Raw HTTP (no SDK) — Python

Use this when you want full control or need to integrate batch scraping into an existing HTTP session:

import os
import time
import urllib.request
import json

API_KEY = os.environ["CRW_API_KEY"]
BASE = "https://api.fastcrw.com"

def _call(method: str, path: str, body: dict | None = None) -> dict:
    url = f"{BASE}{path}"
    data = json.dumps(body).encode() if body else None
    req = urllib.request.Request(
        url, data=data,
        headers={
            "Content-Type": "application/json",
            "Authorization": f"Bearer {API_KEY}",
        },
        method=method,
    )
    with urllib.request.urlopen(req, timeout=30) as r:
        return json.loads(r.read())

# 1. Start batch job
start = _call("POST", "/v2/batch/scrape", {
    "urls": [
        "https://news.ycombinator.com/",
        "https://github.com/trending",
        "https://lobste.rs/",
    ],
    "formats": ["markdown", "links"],
})
job_id = start["id"]
print(f"Job started: {job_id}")

# 2. Poll until completed
while True:
    status = _call("GET", f"/v2/batch/scrape/{job_id}")
    print(f"  {status['completed']}/{status['total']} completed ({status['status']})")
    if status["status"] == "completed":
        break
    if status["status"] == "failed":
        raise RuntimeError(f"Batch failed: {status.get('error')}")
    time.sleep(2)

# 3. Collect all pages (follow `next` cursor for large jobs)
all_docs = []
skip = 0
while True:
    page = _call("GET", f"/v2/batch/scrape/{job_id}?skip={skip}")
    all_docs.extend(page["data"])
    next_url = page.get("next")
    if not next_url or page["status"] != "completed":
        break
    # parse skip from the next URL
    skip = int(next_url.split("skip=")[-1])

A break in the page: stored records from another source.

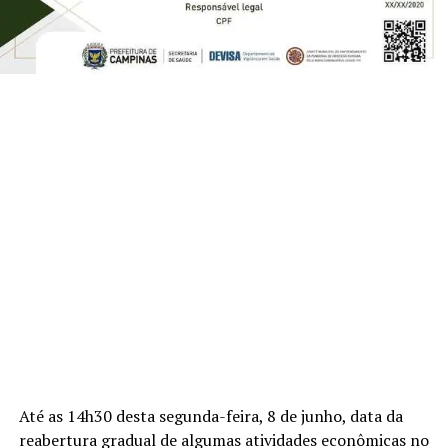
Até as 14h30 desta segunda-feira, 8 de junho, data da
reabertura gradual de algumas atividades econômicas no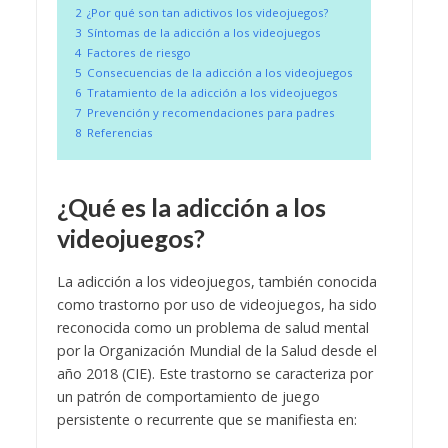
2
¿Por qué son tan adictivos los videojuegos?
3
Síntomas de la adicción a los videojuegos
4
Factores de riesgo
5
Consecuencias de la adicción a los videojuegos
6
Tratamiento de la adicción a los videojuegos
7
Prevención y recomendaciones para padres
8
Referencias
¿Qué es la adicción a los
videojuegos?
La adicción a los videojuegos, también conocida
como trastorno por uso de videojuegos, ha sido
reconocida como un problema de salud mental
por la Organización Mundial de la Salud desde el
año 2018 (CIE). Este trastorno se caracteriza por
un patrón de comportamiento de juego
persistente o recurrente que se manifiesta en: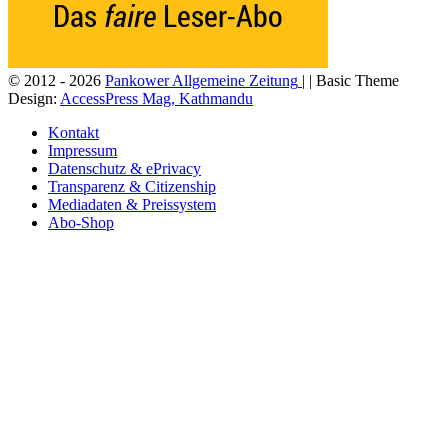
© 2012 - 2026
Pankower Allgemeine Zeitung
| | Basic Theme
Design:
AccessPress Mag, Kathmandu
Kontakt
Impressum
Datenschutz & ePrivacy
Transparenz & Citizenship
Mediadaten & Preissystem
Abo-Shop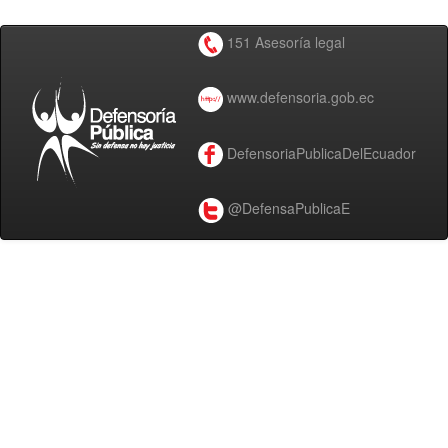
151 Asesoría legal
www.defensoria.gob.ec
DefensoriaPublicaDelEcuador
@DefensaPublicaE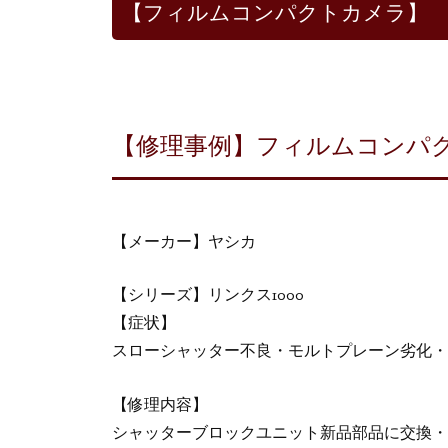
【フィルムコンパクトカメラ】
【修理事例】フィルムコンパク
【メーカー】ヤシカ
【シリーズ】リンクス1000
【症状】
スローシャッター不良・モルトプレーン劣化・
【修理内容】
シャッターブロックユニット新品部品に交換・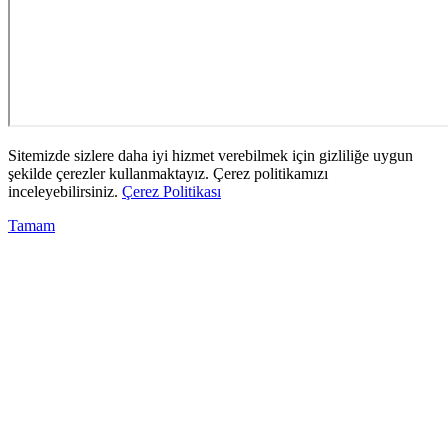
Sitemizde sizlere daha iyi hizmet verebilmek için gizliliğe uygun
şekilde çerezler kullanmaktayız. Çerez politikamızı
inceleyebilirsiniz.
Çerez Politikası
Tamam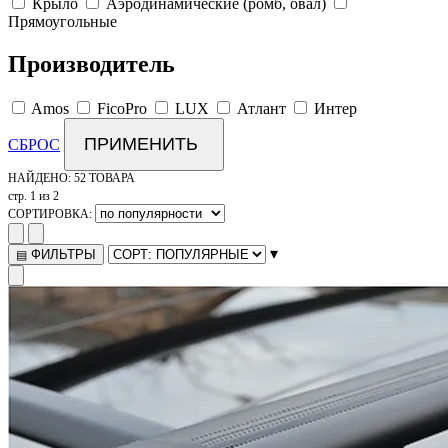
Крыло
Аэродинамические (ромб, овал)
Прямоугольные
Производитель
Amos
FicoPro
LUX
Атлант
Интер
ПРИМЕНИТЬ
СБРОС
НАЙДЕНО:
52 ТОВАРА
стр. 1 из 2
СОРТИРОВКА:
▾
ФИЛЬТРЫ
▤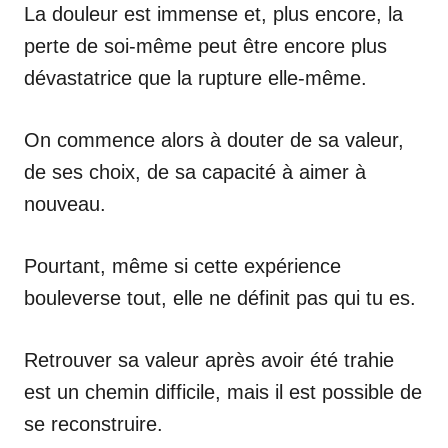
La douleur est immense et, plus encore, la
perte de soi-même peut être encore plus
dévastatrice que la rupture elle-même.
On commence alors à douter de sa valeur,
de ses choix, de sa capacité à aimer à
nouveau.
Pourtant, même si cette expérience
bouleverse tout, elle ne définit pas qui tu es.
Retrouver sa valeur après avoir été trahie
est un chemin difficile, mais il est possible de
se reconstruire.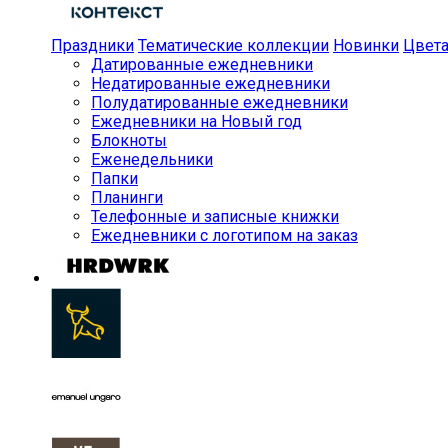
Праздники
Тематические коллекции
Новинки
Цвет
Датированные ежедневники
Недатированные ежедневники
Полудатированные ежедневники
Ежедневники на Новый год
Блокноты
Еженедельники
Папки
Планинги
Телефонные и записные книжки
Ежедневники с логотипом на заказ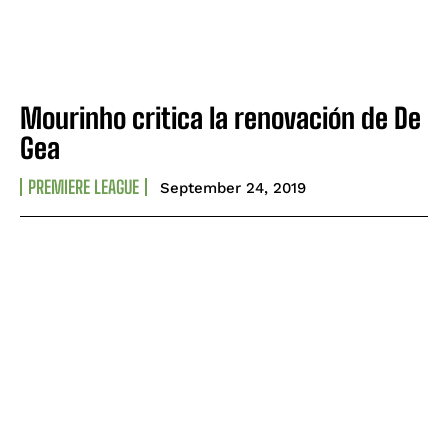
Mourinho critica la renovación de De
Gea
PREMIERE LEAGUE
September 24, 2019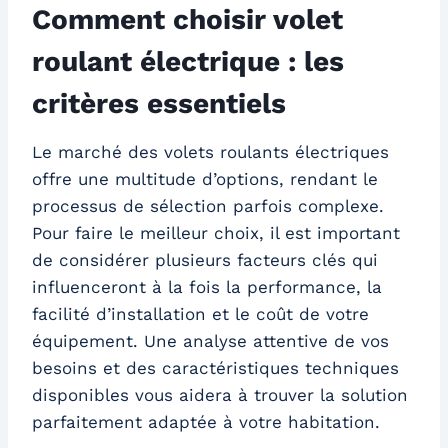
Comment choisir volet
roulant électrique : les
critères essentiels
Le marché des volets roulants électriques
offre une multitude d’options, rendant le
processus de sélection parfois complexe.
Pour faire le meilleur choix, il est important
de considérer plusieurs facteurs clés qui
influenceront à la fois la performance, la
facilité d’installation et le coût de votre
équipement. Une analyse attentive de vos
besoins et des caractéristiques techniques
disponibles vous aidera à trouver la solution
parfaitement adaptée à votre habitation.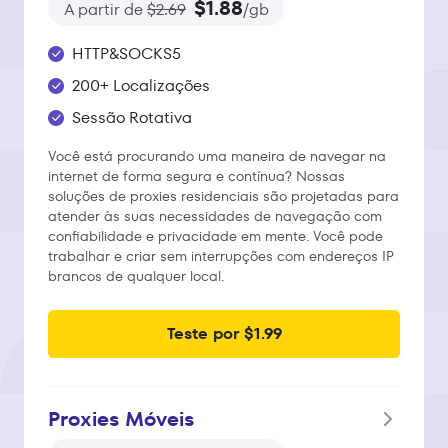
$1.88
A partir de
$2.69
/gb
HTTP&SOCKS5
200+ Localizações
Sessão Rotativa
Você está procurando uma maneira de navegar na
internet de forma segura e contínua? Nossas
soluções de proxies residenciais são projetadas para
atender às suas necessidades de navegação com
confiabilidade e privacidade em mente. Você pode
trabalhar e criar sem interrupções com endereços IP
brancos de qualquer local.
Teste por $1.99
Proxies Móveis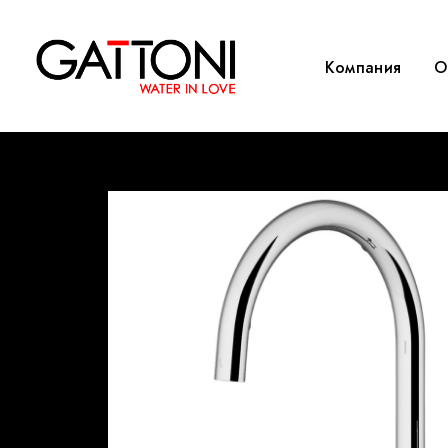
Компания
O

print(f"\nCollected {len(all_docs)} documents")
for doc in all_docs:
    src = doc["metadata"]["sourceURL"]
    chars = len(doc.get("markdown") or "")
    print(f"  {src}: {chars} chars of markdown")

Expected output:

Job started: a1b2c3d4-e5f6-7890-abcd-ef1234567890
  1/3 completed (scraping)
  2/3 completed (scraping)
  3/3 completed (completed)

Collected 3 documents
  https://news.ycombinator.com/: 4821 chars of markdown
  https://github.com/trending: 5102 chars of markdown
  https://lobste.rs/: 3874 chars of markdown

Key Request Fields

All fields except urls are optional.

Field Type Default Notes
urls string[] required At least one valid URL
formats string[] ["markdown"] Any of: markdown, html, rawHtml, plainText, links, json, summary, changeTracking
onlyMainContent bool true Strip nav/footer boilerplate
waitFor number MS to wait for JS after load
includeTags string[] HTML tags to keep
excludeTags string[] HTML tags to remove
ignoreInvalidURLs bool true Skip unparseable URLs; false = reject the whole request
proxy string "auto" "basic" or "stealth" (residential)
location.country string 2-letter country code for proxy egress
timeout number Per-URL timeout in ms

Invalid URLs (SSRF-blocked, unparseable) are returned in invalidURLs on the start response and skipped from the job unless ignoreInvalidURLs is false.


Key Response Fields

Start response (POST /v2/batch/scrape):

id           — UUID for polling/cancellation
url          — ready-to-use status URL
invalidURLs  — URLs that were skipped

Status response (GET /v2/batch/scrape/{id}):

status        — "scraping" | "completed" | "failed"
total         — total URLs in the job
completed     — URLs finished so far
creditsUsed   — credits consumed so far
expiresAt     — RFC3339 UTC expiry of this job in server memory
next          — pagination cursor URL (null when done)
data[]        — Document objects for this page
  .markdown   — page content as Markdown
  .links      — outbound link URLs (if requested)
  .metadata
    .sourceURL      — original URL
    .statusCode     — HTTP status of the page
    .proxyUsed      — "basic" or "stealth"
    .creditsUsed    — credits for this document
    .scrapeId       — per-document UUID

Cancelling a Job

curl -s -X DELETE "https://api.fastcrw.com/v2/batch/scrape/$JOB_ID" \
  -H "Authorization: Bearer $CRW_API_KEY"

Returns { "success": true, "status": "cancelled", "message": "..." }.


Checking Errors

URLs that fail mid-job are recorded but don't fail the entire batch. Retrieve them after the job completes:

curl -s "https://api.fastcrw.com/v2/batch/scrape/$JOB_ID/errors" \
  -H "Authorization: Bearer $CRW_API_KEY"

Returns { "success": true, "errors": [...], "robotsBlocked": [] }.